Whilst blockchain does face a host of challenges; political, behavioral and structural, not to mention businesses needing to shift away from the traditional monopoly creation mindset, its global market is expected to have a CAGR growth rate of 68.1% between 2019 and 2027. It’s hard to ignore anymore, change is coming and startups know it. Bitcliq is the world’s first fish trading platform using blockchain, Indonesian startup HARA is using blockchain to help small farmers access beneficial data, Provenance is bringing transparency, sustainability and accountability to supply chains and Goin is encouraging millennials to save and invest. Blockchain really is a world of possibilities, and the applications for it are only growing.
People are gaining a more holistic view of their health as more and more research is released on the consequences of lengthy, stressful schedules, toxic work cultures, and neglected office conditions. And to add to this, depression, anxiety and a long list of chronic work-related conditions are on a sharp rise. Companies are now seeing corporate wellness not only as a way to increase productivity, retain talent and boost innovation but as fundamental to being a good employer. Startups such as Spill, who are revolutionizing message-based therapy, picked up £650,000 in seed investment earlier in 2019, and the workplace mental health platform Unmind received £3 million in new funding this year. It’s a market that’s predicted to reach $90.7 billion in 2026, so perhaps now is a good time to get thinking.

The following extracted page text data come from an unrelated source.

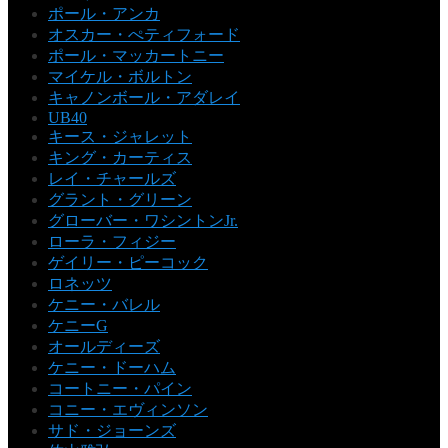
ポール・アンカ
オスカー・ぺティフォード
ポール・マッカートニー
マイケル・ボルトン
キャノンボール・アダレイ
UB40
キース・ジャレット
キング・カーティス
レイ・チャールズ
グラント・グリーン
グローバー・ワシントンJr.
ローラ・フィジー
ゲイリー・ピーコック
ロネッツ
ケニー・バレル
ケニーG
オールディーズ
ケニー・ドーハム
コートニー・パイン
コニー・エヴィンソン
サド・ジョーンズ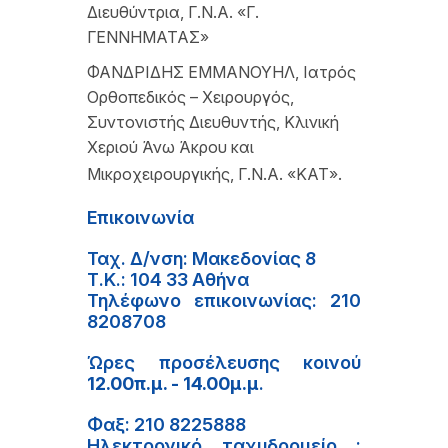
Διευθύντρια, Γ.Ν.Α. «Γ.
ΓΕΝΝΗΜΑΤΑΣ»
ΦΑΝΔΡΙΔΗΣ ΕΜΜΑΝΟΥΗΛ, Ιατρός
Ορθοπεδικός – Χειρουργός,
Συντονιστής Διευθυντής, Κλινική
Χεριού Άνω Άκρου και
Μικροχειρουργικής, Γ.Ν.Α. «ΚΑΤ».
Επικοινωνία
Ταχ. Δ/νση: Μακεδονίας 8
Τ.Κ.: 104 33 Αθήνα
Τηλέφωνο επικοινωνίας: 210
8208708
Ώρες προσέλευσης κοινού
12.00π.μ. - 14.00μ.μ
.
Φαξ: 210 8225888
Ηλεκτρονικό ταχυδρομείο :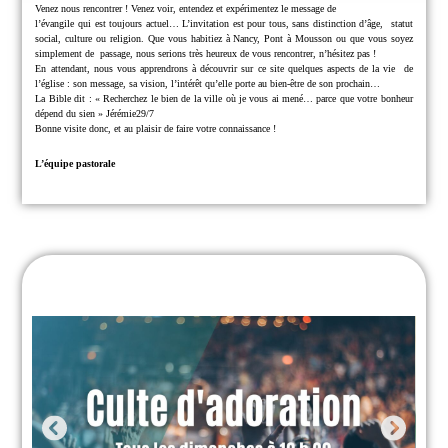
Venez nous rencontrer !
Venez voir, entendez et expérimentez le message de
l’évangile qui est toujours actuel… L’invitation est pour tous, sans distinction d’âge,
statut
social, culture ou religion.
Que vous habitiez à Nancy, Pont à Mousson ou que vous soyez
simplement de
passage, nous serions très heureux de vous rencontrer, n’hésitez pas !
En attendant, nous vous apprendrons à découvrir sur ce site quelques aspects de la vie
de
l’église : son message, sa vision, l’intérêt qu’elle porte au bien-être de son prochain…
La Bible dit : « Recherchez le bien de la ville où je vous ai mené… parce que
votre bonheur
dépend du sien » Jérémie29/7
Bonne visite donc, et au plaisir de faire votre connaissance !
L’équipe pastorale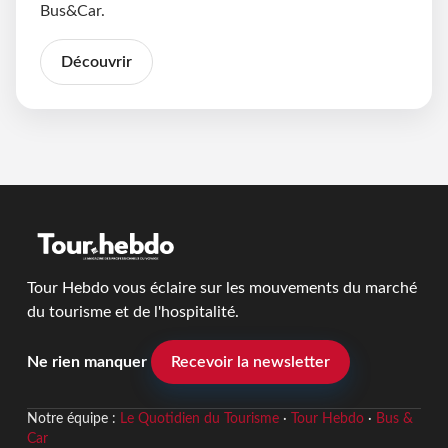
Bus&Car.
Découvrir
Tour Hebdo vous éclaire sur les mouvements du marché
du tourisme et de l'hospitalité.
Ne rien manquer
Recevoir la newsletter
Notre équipe :
Le Quotidien du Tourisme
·
Tour Hebdo
·
Bus &
Car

Dubai recently claimed the world’s largest 3D printed building, which is also the world’s first two-story 3D printed building. Admittedly, it’s an industry that has been engulfed in the hype, and alongside a lack of legal premises, it’s not without its risks. But it’s the possibilities of 3D printing that make it remain an enticing space for startups; Haus.me are enabling 3D printed, off-grid homes, MX3D printed a stainless steel bridge across one of Amsterdam’s oldest canals and Desktop Metal (a leader of the industry who since being founded in 2015 have raised $438 million in venture funding) have just created an office-friendly 3D printing machine. Some think 3D printing has had its time, but the move to automation is inevitable, and with it, a reliance on such technologies means it’s hard to imagine a future without more 3D printing.
It’s hard to tell if the label ‘Femtech’ has hindered the market’s growth, but it hasn’t seemed to affect investments in recent years, and Venture Capital investment is rising each year and is set to reach $1.3 billion in 2020. Startups such as smart technology Elvie, sexual wellness app Ferly, or hormone tracking disrupters Inne have seen the potential for health and technology to come together and provide solutions to problems that are faced by many. It might seem niche at first, but in reality, approximately 50% of the world’s population is female; that’s a big space for startups. With the overall market estimated to explode to a value of $50 billion in 2025, Femtech is definitely one to watch.